El calor hace que necesites descanso, así que pasamos a unas mesitas atrás de la plaza y pedimos unas cervezas, en ésta ocasión tocó la Zagorka, originaria de la ciudad Stara Zagora, una pils bastante buena. Es tradición búlgara pedir ensaladas al centro para que todos piquen algo fresco, mientras bebes una cerveza o una rakia. Probamos la ensalada típica: Shopska Salat.
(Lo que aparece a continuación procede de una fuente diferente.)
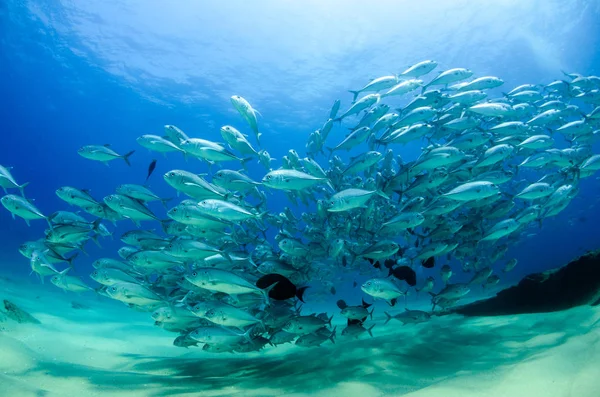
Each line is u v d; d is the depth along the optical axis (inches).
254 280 222.1
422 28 1010.7
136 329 399.5
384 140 301.9
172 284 262.8
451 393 139.3
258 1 973.8
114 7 989.8
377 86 331.6
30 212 235.3
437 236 269.9
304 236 307.4
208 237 234.7
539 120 324.5
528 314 286.2
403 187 278.1
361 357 219.9
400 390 161.3
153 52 1132.5
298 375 199.6
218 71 1197.7
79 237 253.4
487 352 210.5
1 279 546.0
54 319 360.5
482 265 344.5
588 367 142.5
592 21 1041.5
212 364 254.1
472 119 287.6
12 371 177.5
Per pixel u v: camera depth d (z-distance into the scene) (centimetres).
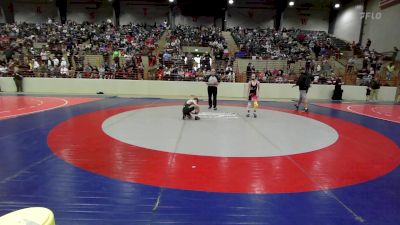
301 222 319
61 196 368
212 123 883
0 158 512
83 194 375
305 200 371
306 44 2817
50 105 1226
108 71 1872
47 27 3136
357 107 1459
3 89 1797
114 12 3491
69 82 1792
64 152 553
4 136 672
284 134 757
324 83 1883
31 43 2512
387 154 596
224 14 3447
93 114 1009
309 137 732
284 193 391
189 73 1842
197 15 3706
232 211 339
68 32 2920
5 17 3712
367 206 359
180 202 358
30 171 450
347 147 644
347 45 2902
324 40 3041
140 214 328
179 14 3700
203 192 388
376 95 1855
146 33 3016
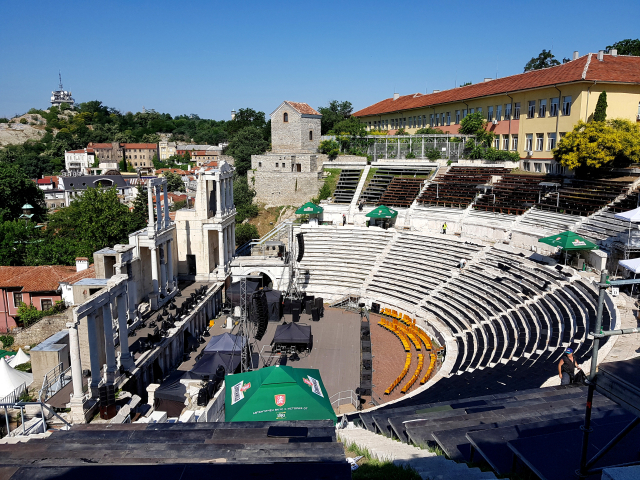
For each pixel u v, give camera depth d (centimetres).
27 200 9069
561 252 4275
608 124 5191
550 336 3147
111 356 2909
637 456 1036
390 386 3369
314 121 8281
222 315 5112
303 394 2422
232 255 5800
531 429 1274
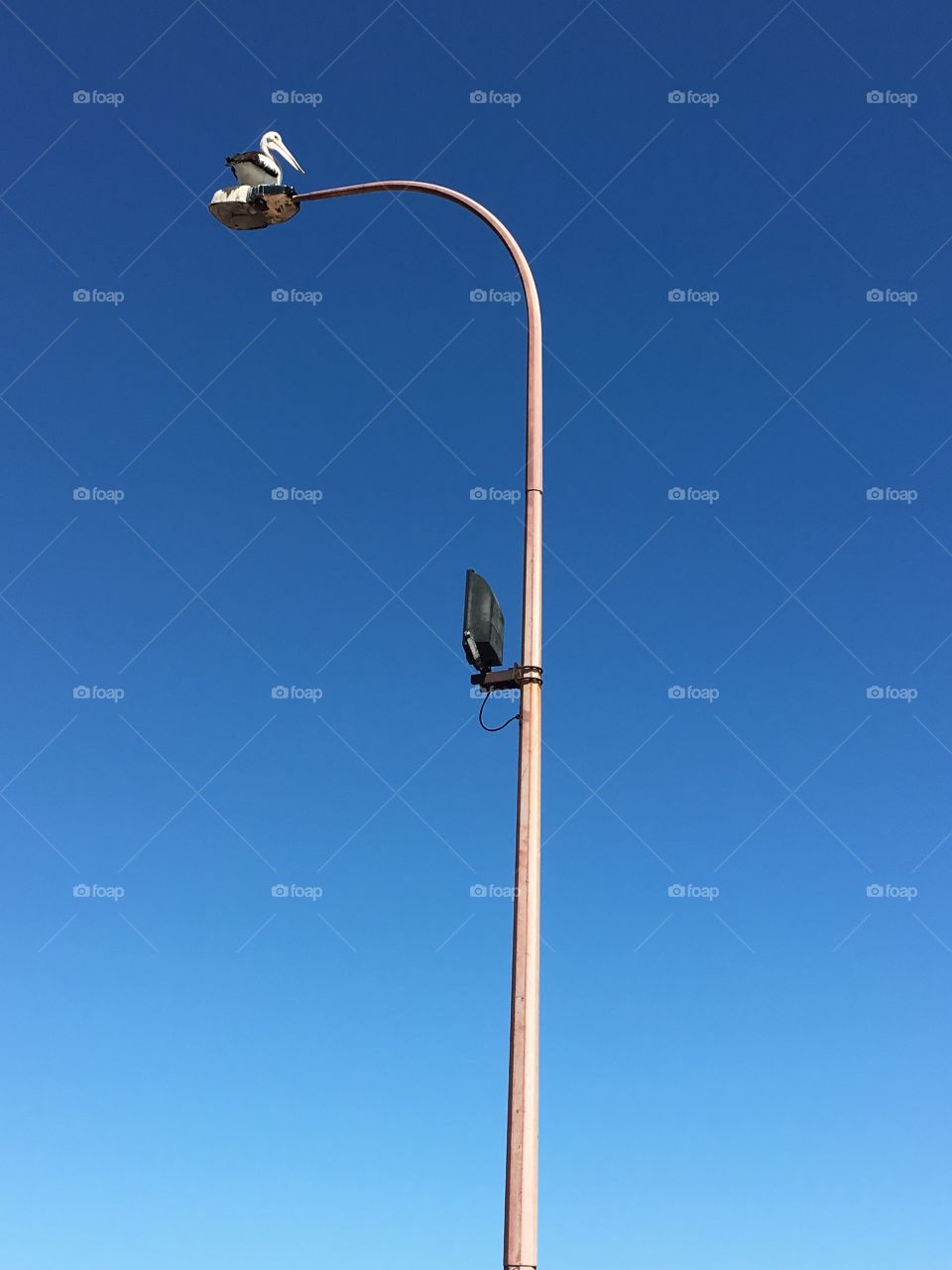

En un periodiquito en alemán que regalaban en el hotel pude leer “después del invento de la rueda y el descubrimiento del fuego, la shopska salat es el mejor invento del ser humano.” Están en lo cierto. Nada complicada: pepinos, jitomates, cebollas, sirene, aceite y vinagre, sal y pimienta. A veces la acompañan con pimientos, con chiles (ajá, chiles tipo jalapeño) o aceitunas. El secreto está en un condimento que después conseguí en un mercado, y claro, en el delicioso queso sirene. El resto del viaje, estuve a Shopska diaria. Lo simpático fué que nos venimos a enterar que no es un plato individual el último día, con razón la cara de todos los meseros cuando cada quien pedía la suya, confirmaban ¿Then, you want 3 Shopskas?
1 comentarios:
Qué buenas las crónicas. Aunque me gusta mucho la tradicional labor de antologadora de noticias interesantes que ocupa a Gera´s Place, disfruto mucho cuando puedo "leer tu voz".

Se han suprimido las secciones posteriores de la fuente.